Document.
__________
Magazine article Editor & Publisher

No Providence in Rhode Island

Magazine article Editor & Publisher

No Providence in Rhode Island

Article excerpt

RELATIONS TAKE TURN FOR WORSE

A Newspaper Guild contract dispute at the Providence (R.I.) Journal has turned bitter in recent weeks with protests ranging from three days of byline strikes to a cartoonist's unflattering depiction of the publisher that drew punishments for three staff members.

On top of that, the paper is facing an arbitrator's hearing for allegedly failing to honor an equal wage clause and a federal labor relations complaint that accuses management of making illegal workplace changes.

"The Journal wants to coerce the union into agreeing to an inferior contract," said Tim Schick, administrator for Guild Local 31041, which represents about 500 Journal employees. "They want no union or one that has waived all of its rights to bargaining."

Rick Perras, the Journal's chief negotiator, blamed the stalled talks on the Guild, which he says would rather "litigate than negotiate."

The recent accusations and protests began shortly after the last contract between the Guild and the paper expired Jan. 31, Schick said. Within days, the union membership rejected an offer that would have provided them with a 9% raise over three years, pension improvements, and increases in travel/accident, disability, and life insurance. Negotiations have been on hold since Jan. 24.
__________
List of tasks.
1. Answer these questions using the article about the Providence Journal contract dispute:
(a) About how many Journal employees does Guild Local 31041 represent?
(b) On what date did the last contract between the Guild and the paper expire?
(c) What raise did the offer that the union membership rejected include?
2. According to the Providence Journal article, what grounds are given for the arbitrator's hearing and for the federal labor relations complaint? Answer in one to three sentences.
3. Continue the article on the Providence Journal contract dispute from its last sentence.
The records below were drawn from a separate source and are not related to the article.

Extracted information.
__________
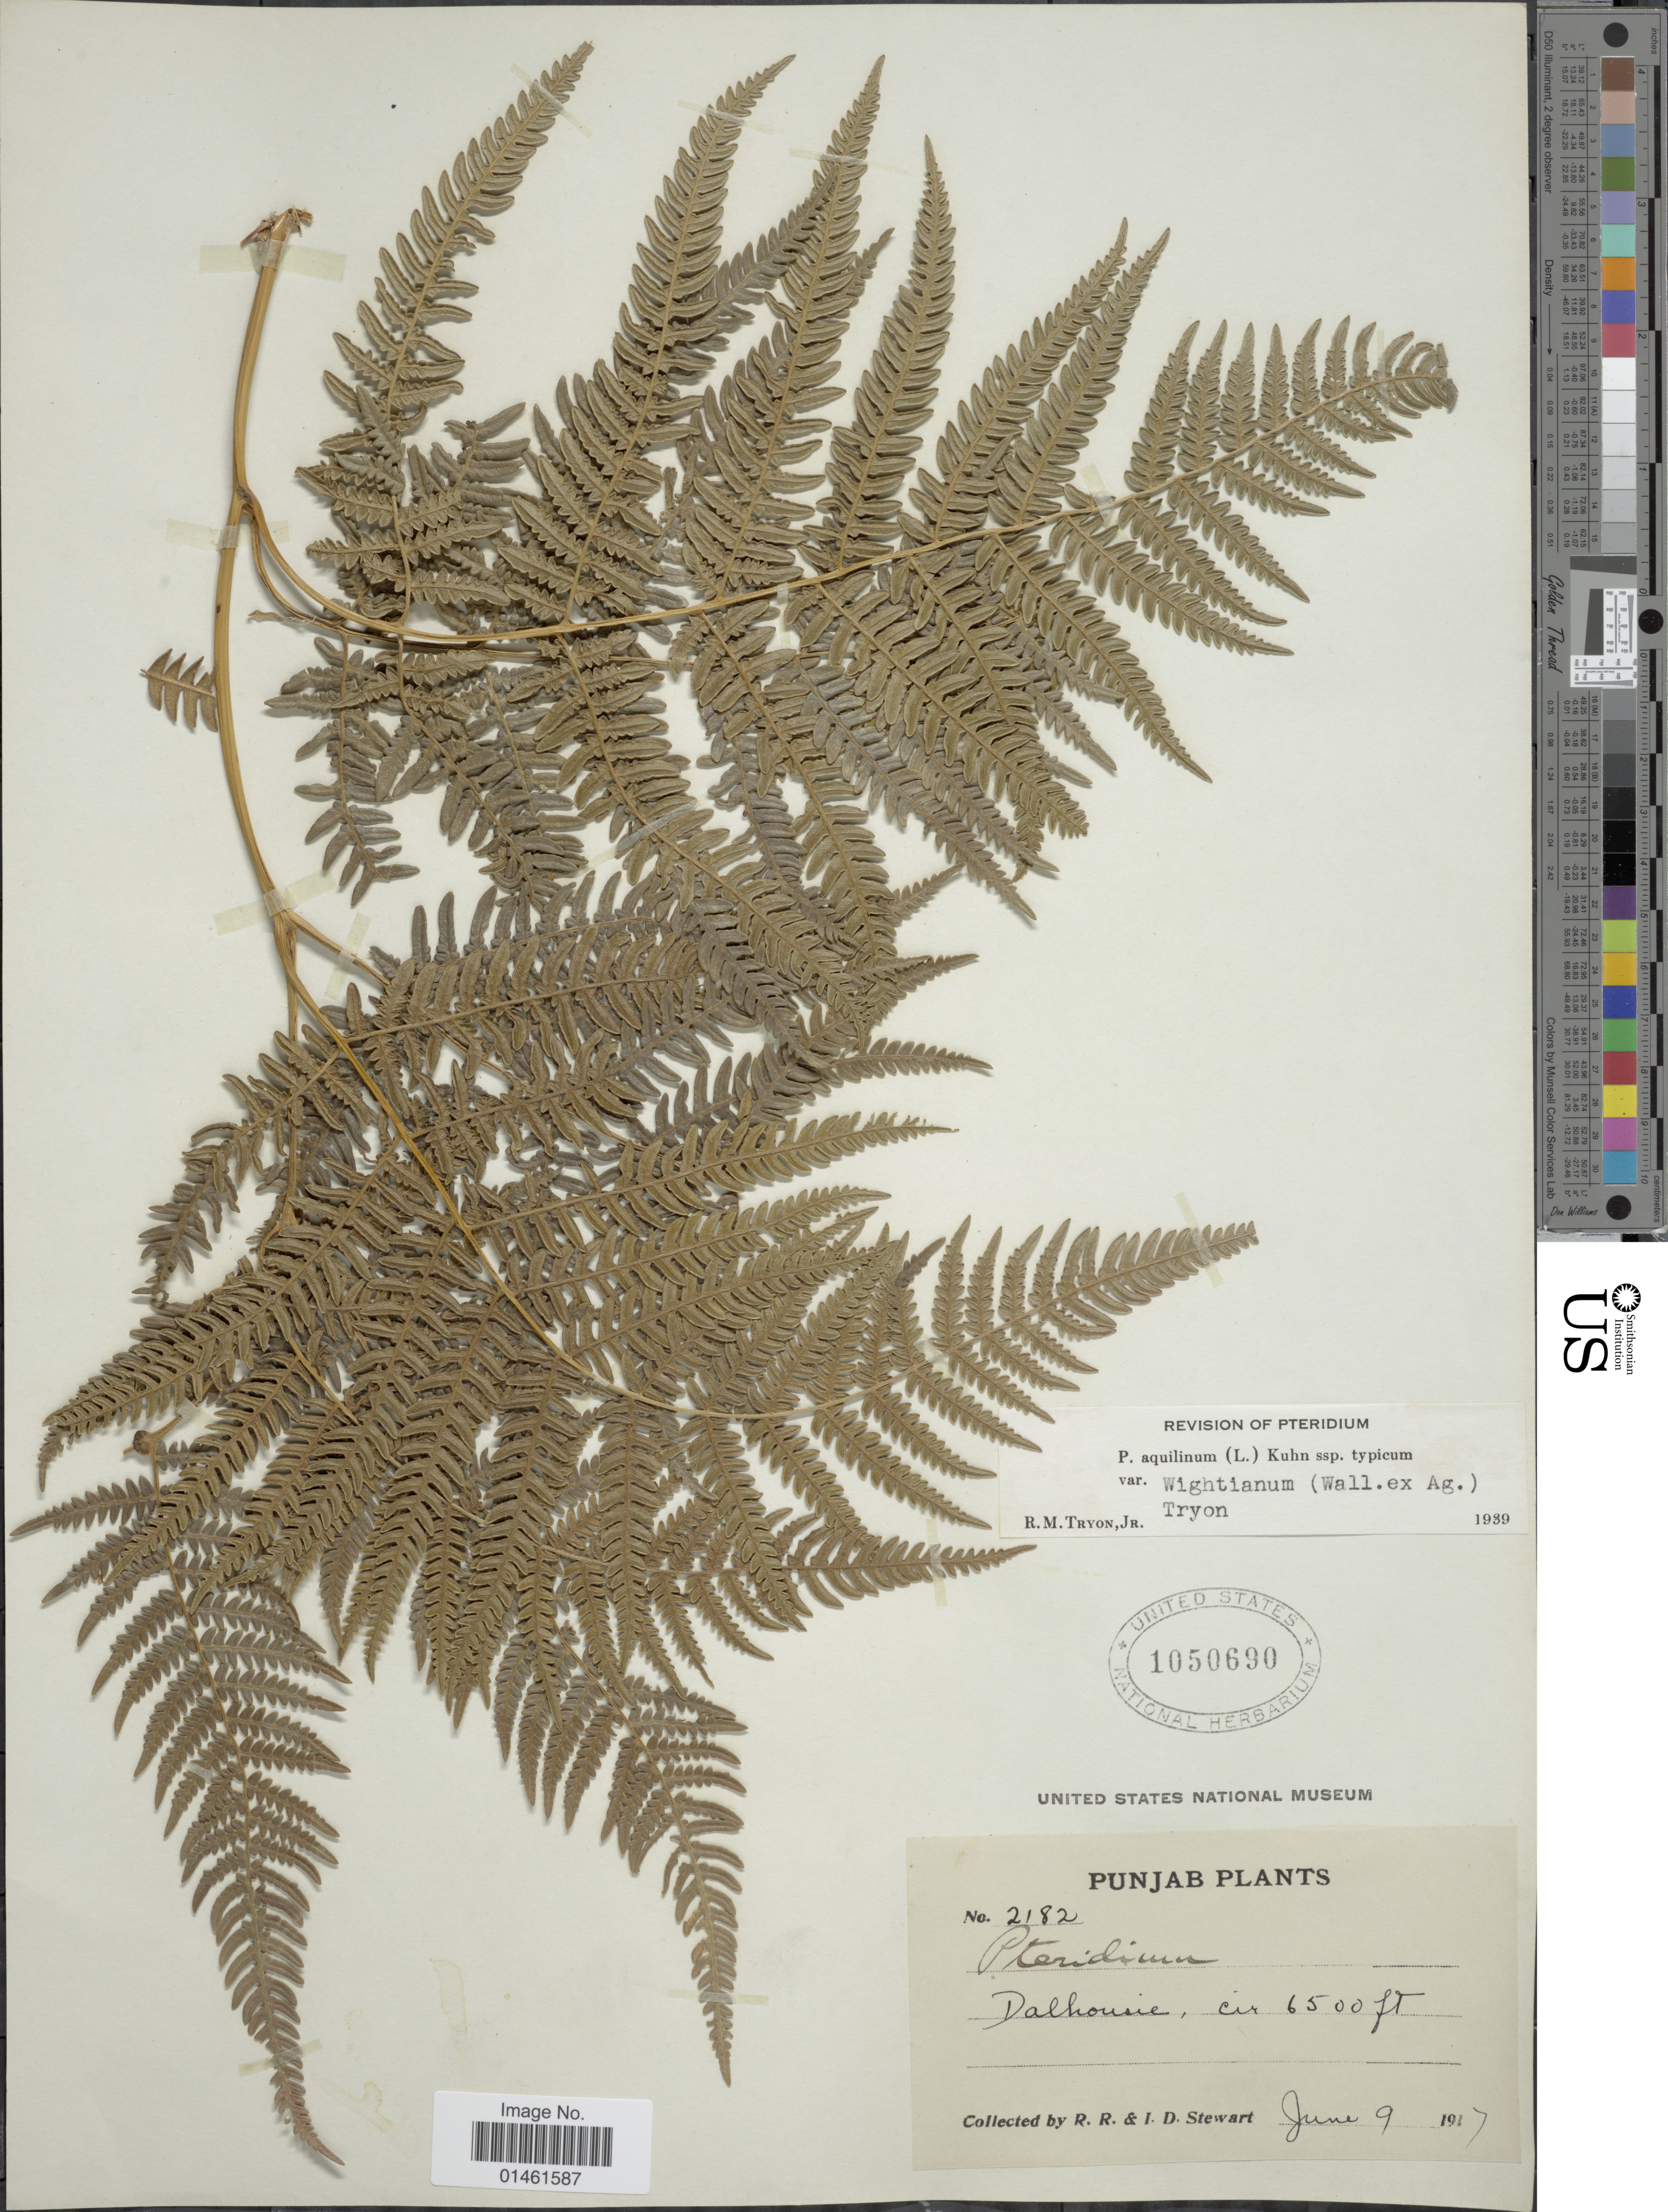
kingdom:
__________
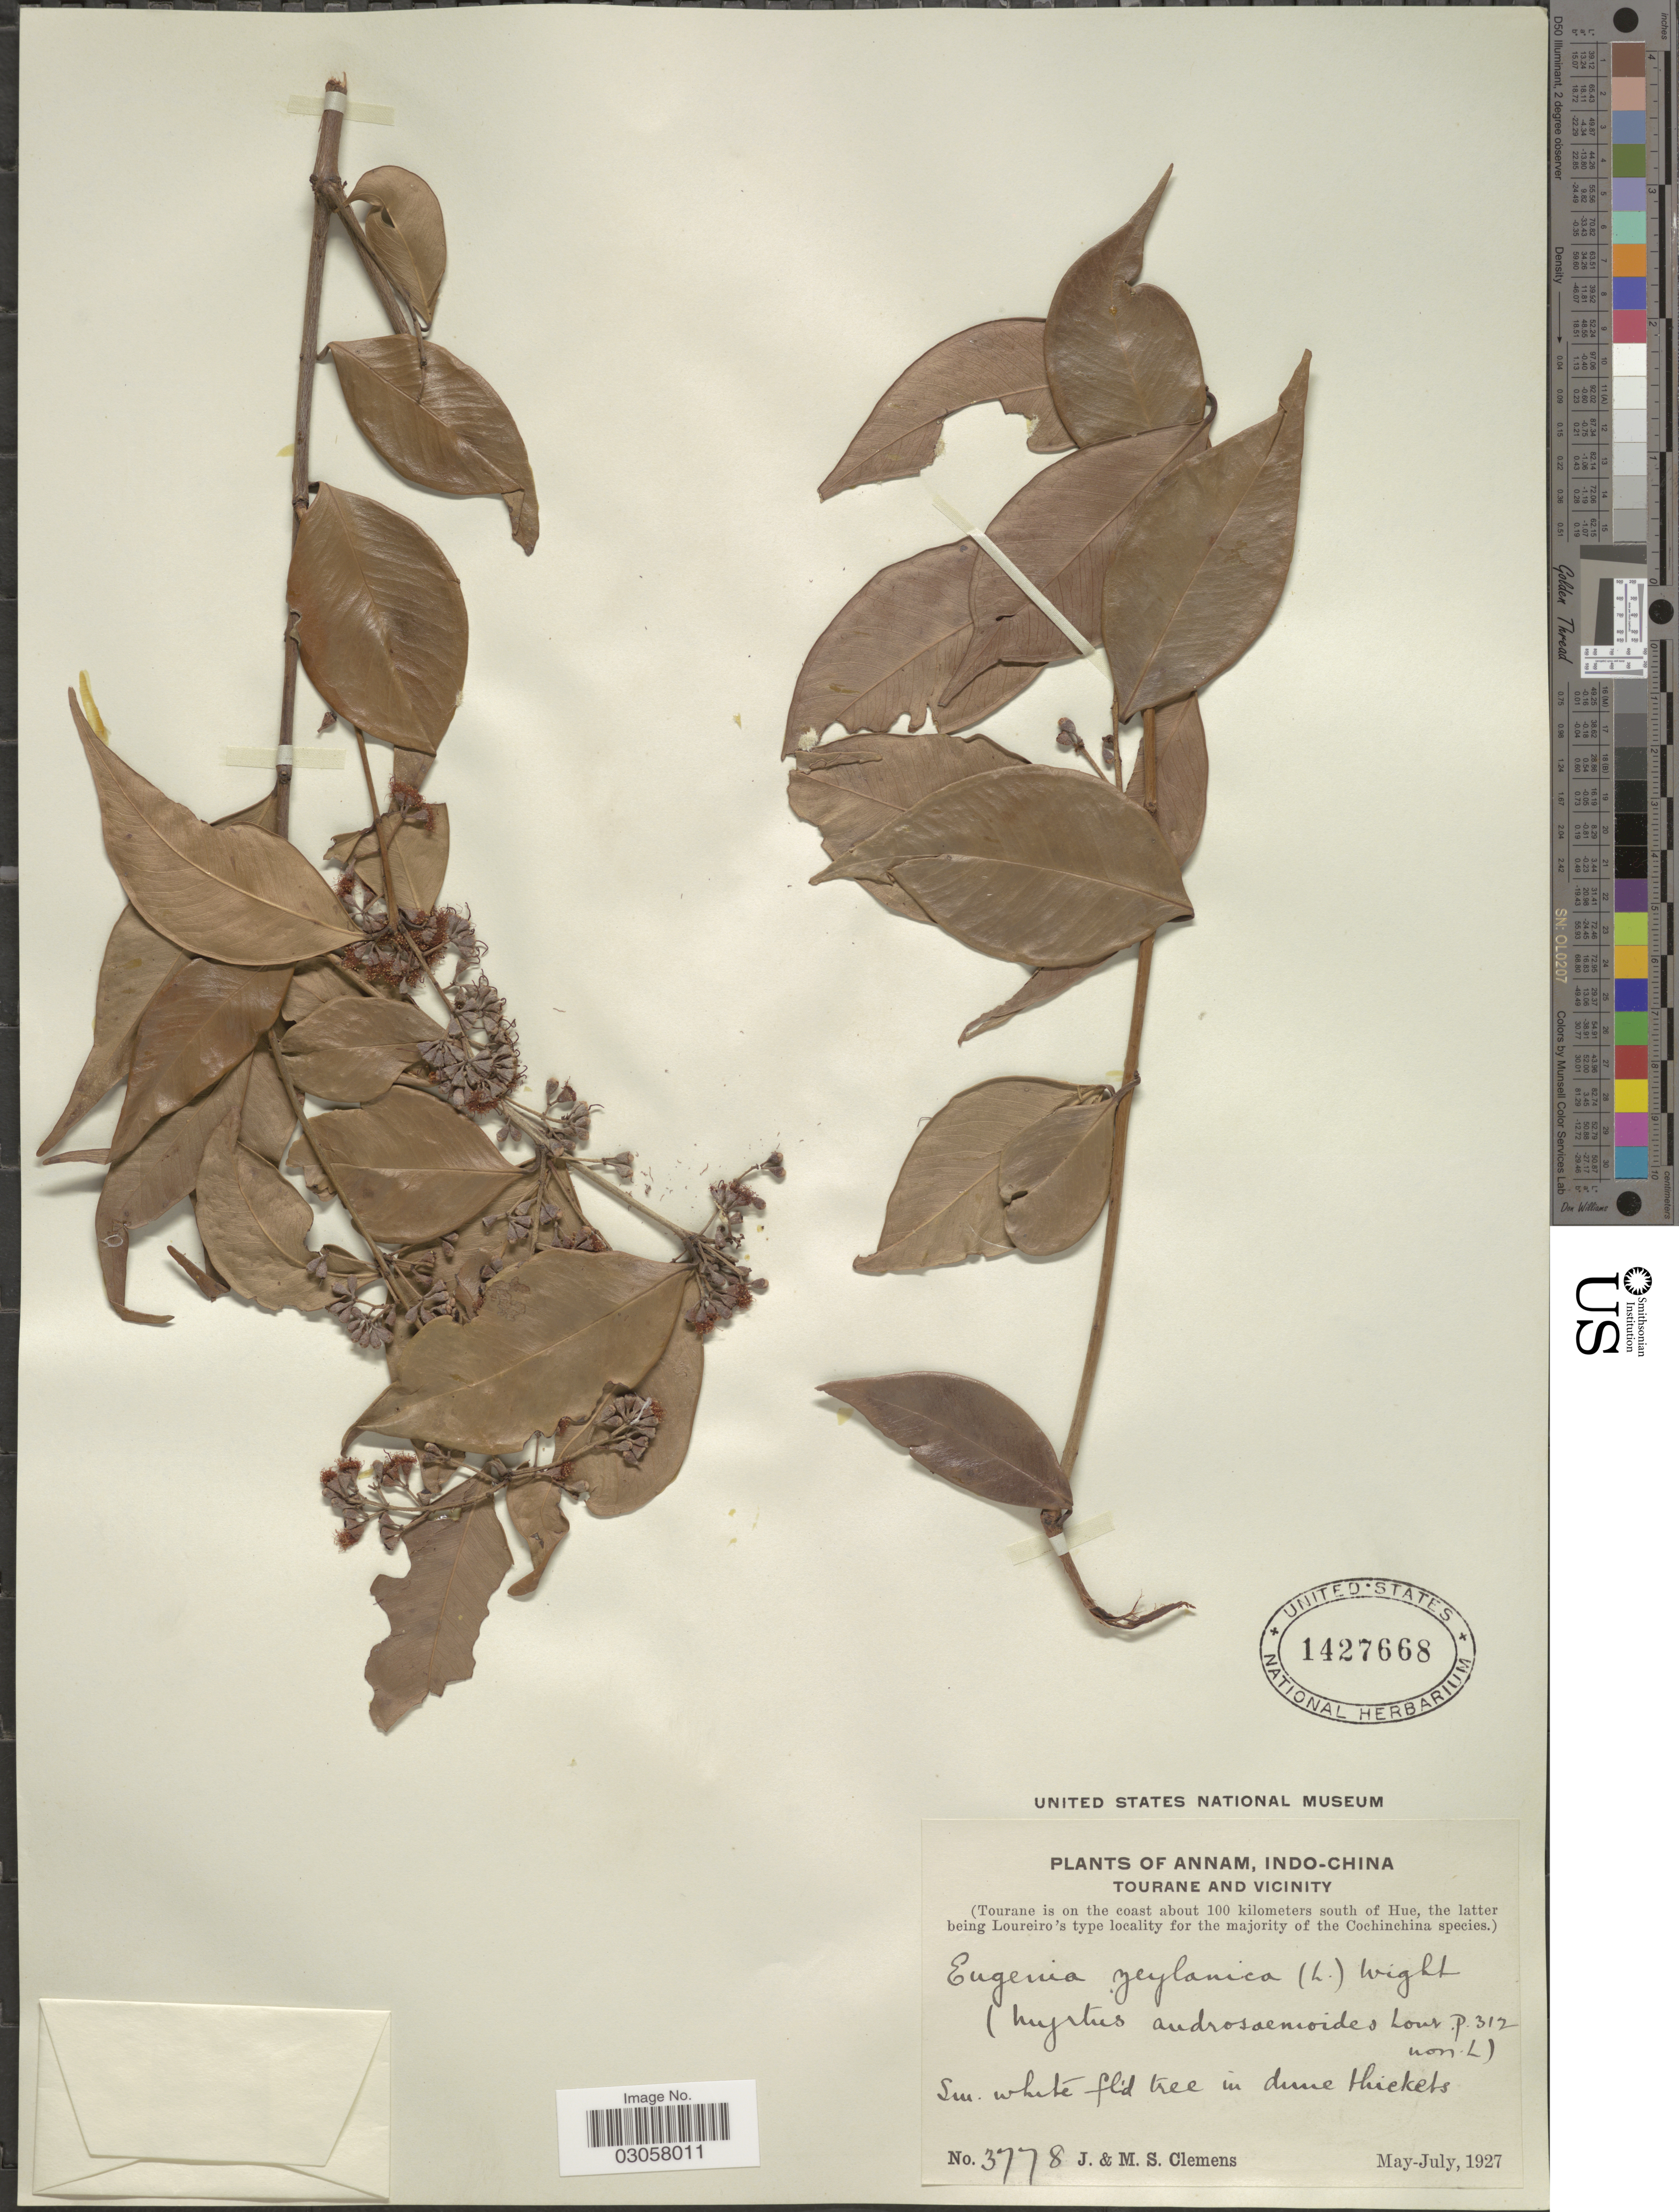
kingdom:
__________
The answers.
1.
(a) About 500.
(b) Jan. 31.
(c) A 9% raise over three years.

2. The arbitrator's hearing concerns the paper's alleged failure to honor an equal wage clause. The federal labor relations complaint accuses management of making illegal workplace changes.

3.
Schick said the union's opposition to the contract had less to do with wages or insurance and more to do with other elements, such as an increase in health insurance rates, a reduction in the number of paid holidays, and a vacation accrual policy change.

Perras said last week that the Guild could have gotten a better contract three years ago, but rejected a management offer for improved pension benefits at the time. "Things have changed since 1997, not the least being an explosion in health insurance costs," he said.

Mark Ryan, the Journal's legal and administration vice president, declined to comment on the negotiations, but issued a statement defending the paper's recent actions. "The employees covered by The Newspaper Guild are talented and valued employees," the statement said. "The company is hopeful an agreement can be reached."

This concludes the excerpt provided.